Briana Compean
My Secret Trip to the Bahamas

It was spring of 2014 when I decided to go on a mission trip over the summer. I wanted to travel, and this seemed like the perfect opportunity to give back and experience the Bahamas. I would be working through a Christian based organization called Youth 4 Orphans in Naples Florida. The trip was intended to help run a summer camp for the children of the local orphanage in Cat Island, play games and ensure that they have a blast for a week. During our down time we were able to go to the beach or relax by ourselves. When I committed to go, it was sometime in April, the date I would be leaving was the first week in July.

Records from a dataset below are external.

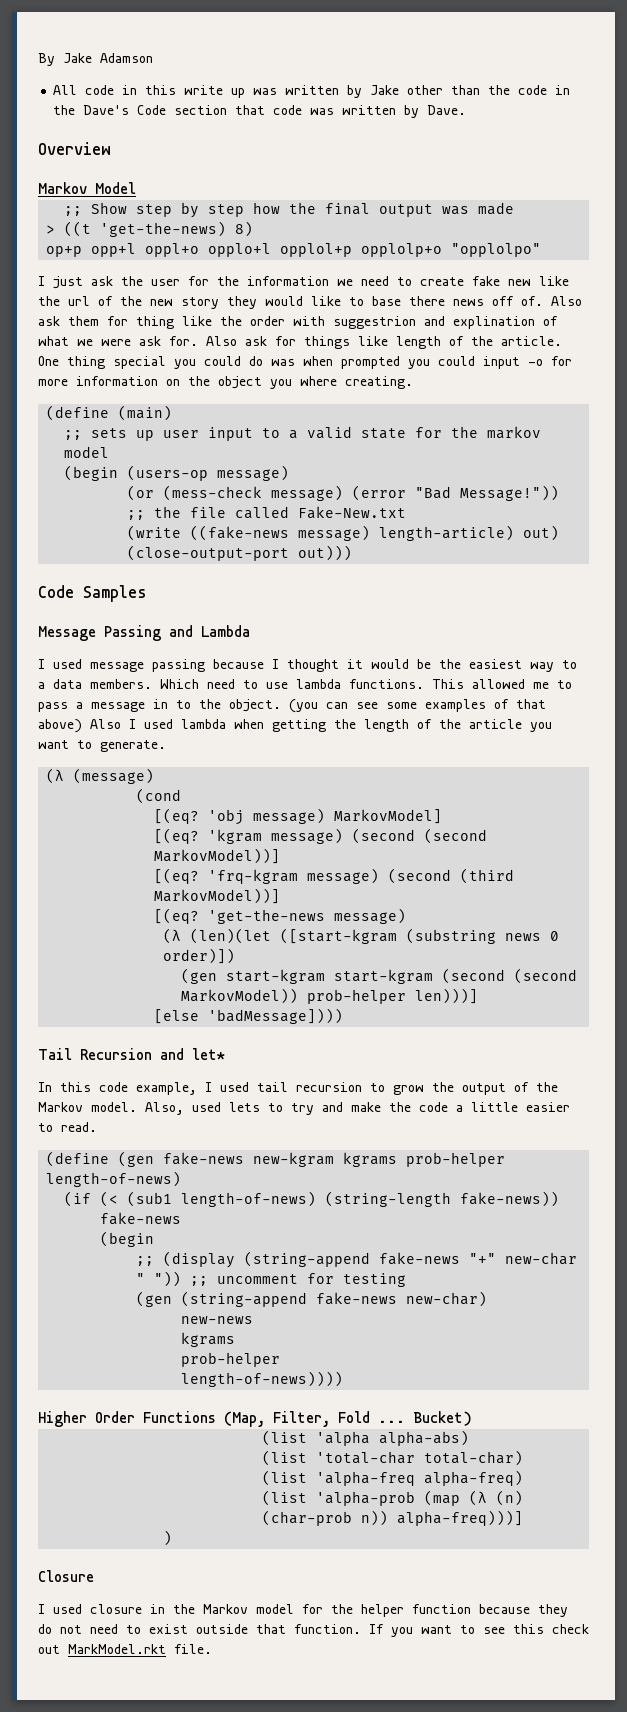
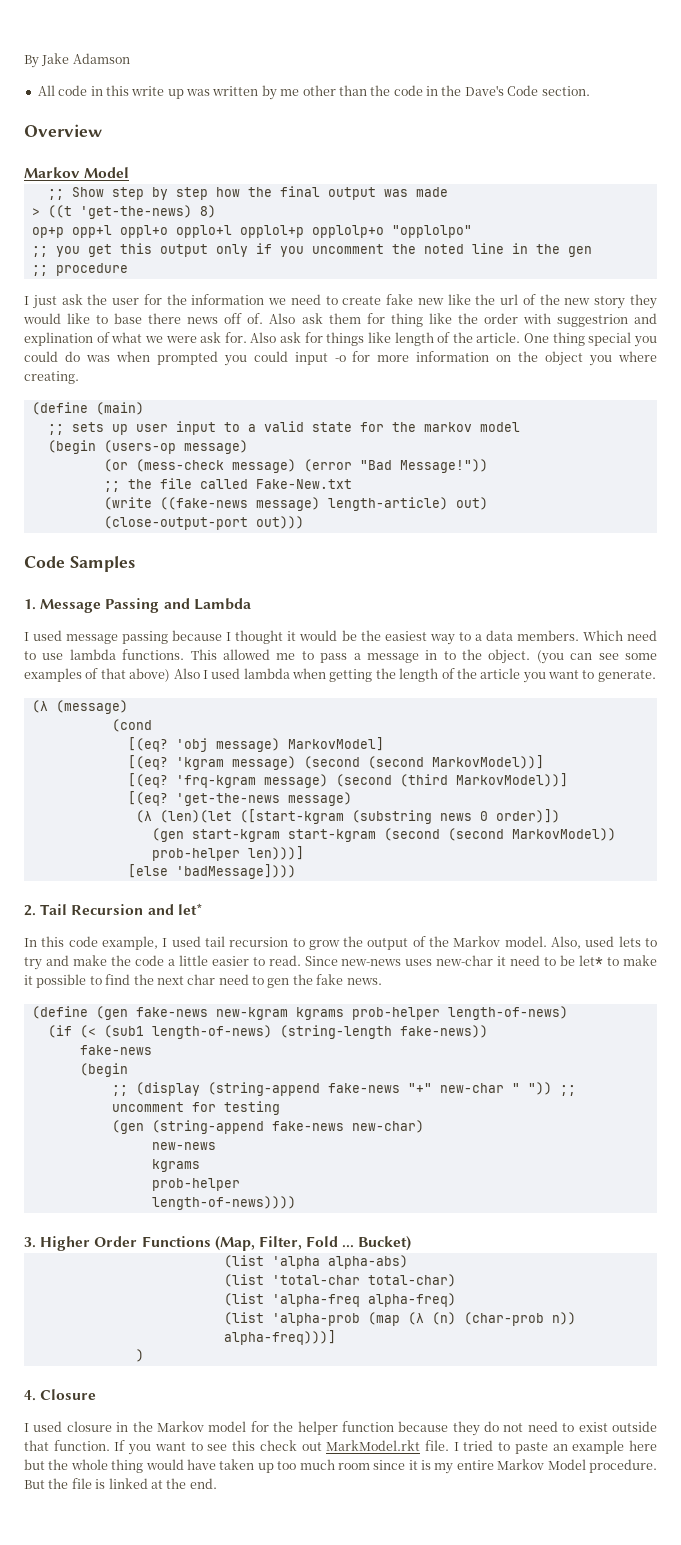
[370,85,400,95] Jake -> [280,89,300,96] me
[174,105,467,118] section that code was written by Dave. -> [541,86,590,96] section.
(542, 250) none -> [31,243,592,257] [31,263,128,276] // ;; you get this output only if you uncomment the noted line in the gen // ;; procedure
(147, 593) none -> [24,599,36,610] 1.
(344, 1016) none -> [24,905,36,916] 2.
(97, 1127) none -> [304,955,658,966] [24,974,382,988] Since new-news uses new-char it need to be let* to make it possible to find the next char need to gen the fake news.
(344, 1379) none -> [24,1237,36,1248] 3.
(173, 1538) none -> [24,1390,36,1401] 4.
(212, 1649) none -> [453,1440,657,1454] [24,1459,658,1474] [24,1478,217,1489] I tried to paste an example here but the whole thing would have taken up too much room since it is my entire Markov Model procedure. But the file is linked at the end.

As great of an opportunity as it sounded, I knew my mother would not like the idea and therefore try to convince me not to go. There were a few things that I needed, so I pretty much had to do it all in secret before telling my parents. The whole trip was estimated to be $700 and I didn’t have the money. Asking my parents was out of the question. Luckily the organization had scholarships for people who were in financial need, they believed finances shouldn’t hinder a person. Sometime in June, on a night that I was stressing, I looked through my drawers. My birthday had passed and sometimes whatever loose cash I had I would stuff into this zip lock bag. It was now a month before the trip and I still didn’t have the money to go. The deadline to pay was coming up and I still didn’t know about the scholarship. I pulled out the bag and counted exactly $700, believe it or not I had that amount stuffed away without realizing it. My prayers for help had been answered, I remember crying of happiness because I couldn’t believe that my trip was now a reality. A few days later I received the news that I was one of the volunteers who won the scholarship and half of my cost would be paid for.
It was now 2 weeks before my departure, I sat my parents down and broke the news, my ticket had already been purchased, my passport came in and transportation had already been solidified. As expected, my mother was upset beyond belief and my father was surprised yet supportive. My motto was “it’s better to ask for forgiveness than for permission” ironically, she was the one who told me about that saying. Long story short, she got over it and forgave me before I left the house.
The day was finally here, I couldn’t wait to be in the Bahamas for a week playing with children and making wonderful memories. For some reason I thought it was a good idea to leave my phone behind and only carry a camera. I wanted to be completely disconnected from my life and focus on my mission trip. I met up with the other volunteers at the church and left at exactly 5am. It sank in that I would be on a plane probably at check in. I began to feel nervous, but I pushed the negative thoughts out and put my trust in God.
Once I sat in the plane all hell broke loose mentally, I felt sick, my heart was beating out of my chest and I was ugly crying in my seat. My panic attack was minor, but it happened on both flights to Cat Island until I got off the plane. The happiness I felt throughout the week was indescribable, little did I know how far my wanderlust would take me from that moment on.